On to a more detailed look at the cru precip format; not sure whether there
are two extra fields or one, and what the sizes are. A quick hack through
the headers is not pleasing. There appears to be only one field, but it can
have up to nine (9) digits in it, and at least three missing value codes:
This is irritating as it means precip has only 9 fields and I can't do a
generic mapping from any cru format to cru ts.
As a glutton for punishment I then looked at the tmin/tmax db format. Looks
like two extra fields (i6,i7) with mvcs of 999999 and 8888888 respectively.

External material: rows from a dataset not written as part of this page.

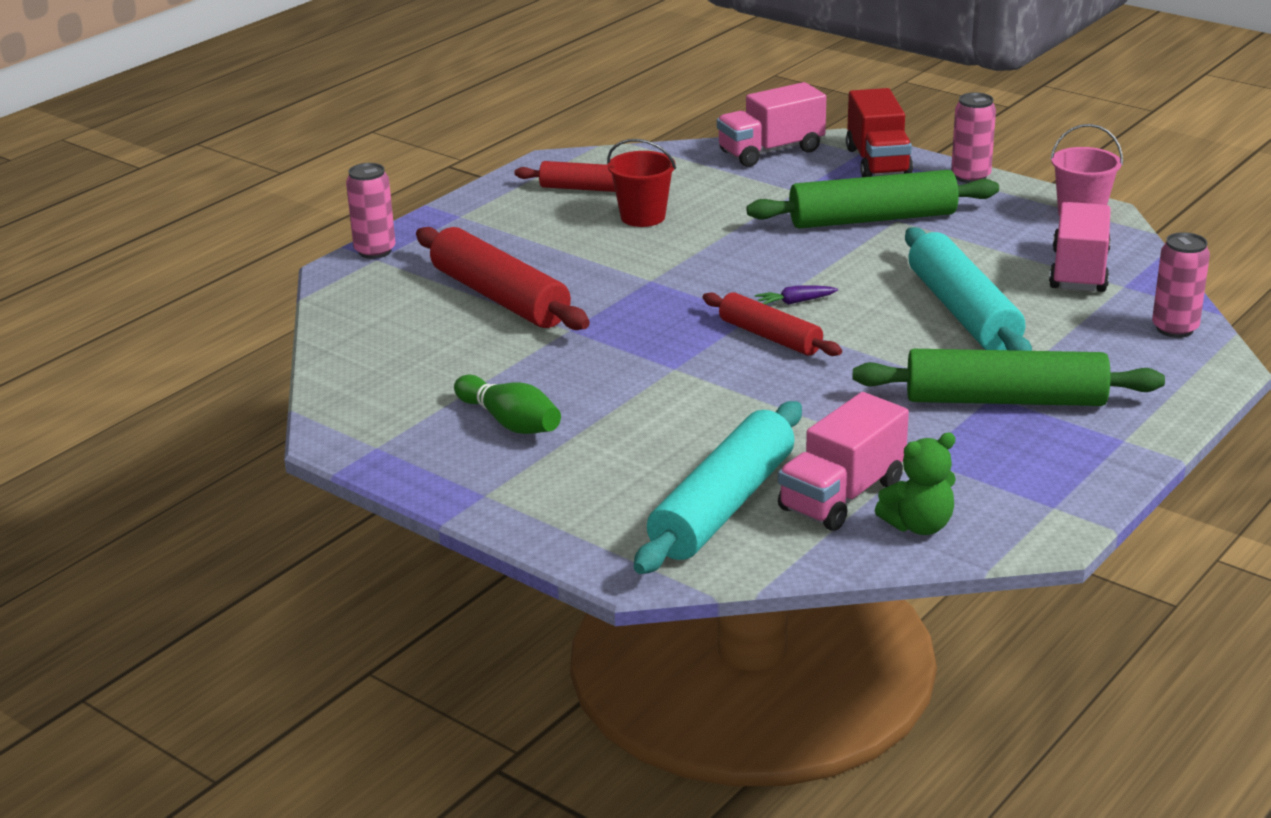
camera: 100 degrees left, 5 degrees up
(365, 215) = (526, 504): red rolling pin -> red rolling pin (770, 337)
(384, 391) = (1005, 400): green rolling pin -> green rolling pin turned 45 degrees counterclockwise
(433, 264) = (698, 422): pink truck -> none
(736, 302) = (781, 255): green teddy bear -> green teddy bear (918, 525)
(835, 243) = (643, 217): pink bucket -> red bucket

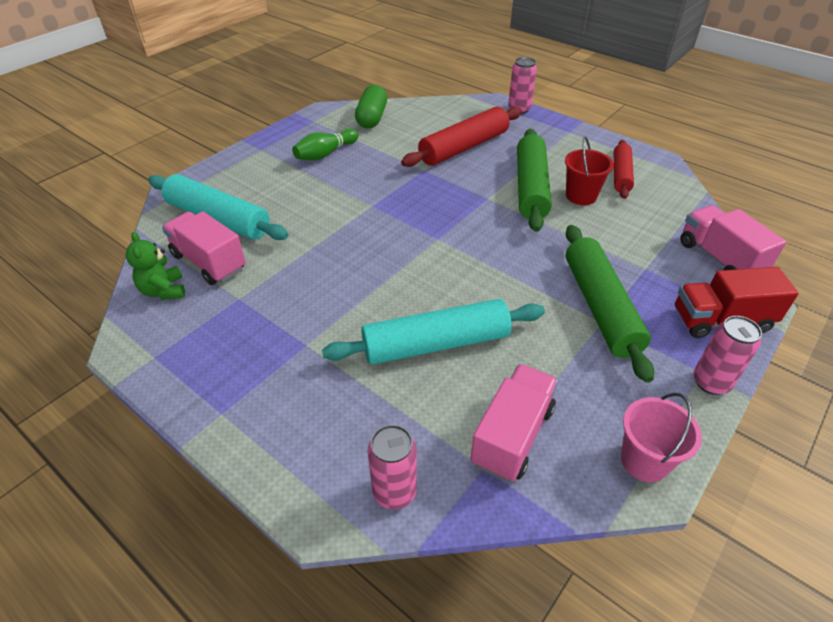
camera: 90 degrees right, 15 degrees up
(377, 385) = (372, 118): none -> green capsule
(770, 337) = (406, 244): red rolling pin -> none
(795, 302) = (455, 257): purple carrot -> none
(1005, 400) = (298, 351): green rolling pin -> green rolling pin (531, 187)
(1079, 271) = (512, 435): pink truck -> pink truck turned 75 degrees counterclockwise

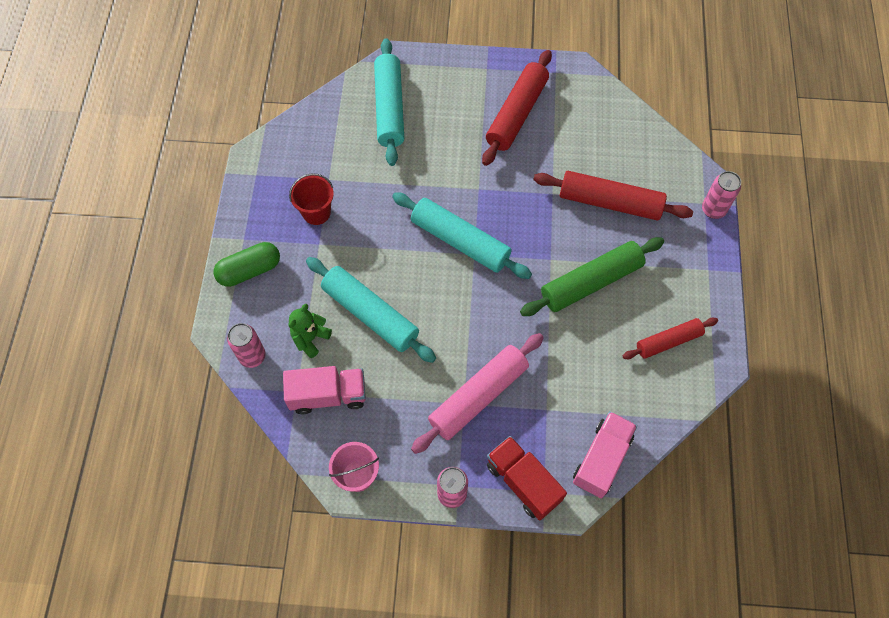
camera: 55 degrees right, 20 degrees up
(164, 291) = (305, 135): green teddy bear -> green teddy bear (310, 338)
(209, 262) = (346, 138): pink truck -> none
(325, 154) = (517, 114): green bowling pin -> red rolling pin
(372, 118) = (596, 109): green capsule -> green capsule (249, 270)
(415, 240) = (460, 241): none -> turquoise rolling pin
(581, 196) = (609, 324): red bucket -> red bucket (316, 212)
(600, 307) = (478, 396): green rolling pin -> pink rolling pin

However *sigh* inspection reveals the following two possibilities:
851300 3775 -2568 17PONTA DELGADA PORTUGAL 18652004 9999998888888
851500 3697 -2517 100SANTA MARIA A ACORES 19542006 -77777 8888888
Isn't that marvellous? These can't even be read with a consistent header format!
So, the approach will be to read exactly ONE extra field. For cru tmp that
will be the i2+i4 anders/best-start codes as one. For cru pre it will be
the amazing multipurpose, multilength field. For cru tmnx it will be the
first field, which is at least stable at i6.
Conversions/corrections performed:
Temperature
Converted tmp.0611301507.dat to tmp.0612081033.dat
Found one corrupted station name:
BEFORE
911900 209 1564 20 HI*KAHULUI WSO (PUU NENE) 1954 1990 101954 -999.00
AFTER
911900 209 1564 20 KAHULUI ARPT/MAUI HAWAII 1954 1990 101954 -999.00
Precipitation
Converted pre.0611301502.dat to pre.0612081045.dat
Found one corrupted station name:
BEFORE
4125600 2358 5828 15SEEB AP./=MUSCAT*0.9OMAN 18932006 301965
AFTER
4125600 2358 5828 15 SEEB INTL/MUSCAT OMAN 1893 2006 -999 -999.00
(DL later reported that the name wasintended to signify that the data had been
corrected by a factor of 0.9 when data from another station was incorporated
to extend the series - this was Mike Hulme's work)
Write db2dtb.for, which converts any of the CRU db formats to the CRU TS format.
Started work on mergedb.for, which should merge a primary database with and incoming
database of the same (CRU TS) format. Quite complicated. No operator interventions,
just a log file of failed attempts - but hooks left in for op sections in case this
turns out to be the main programmatic deliverable to BADC!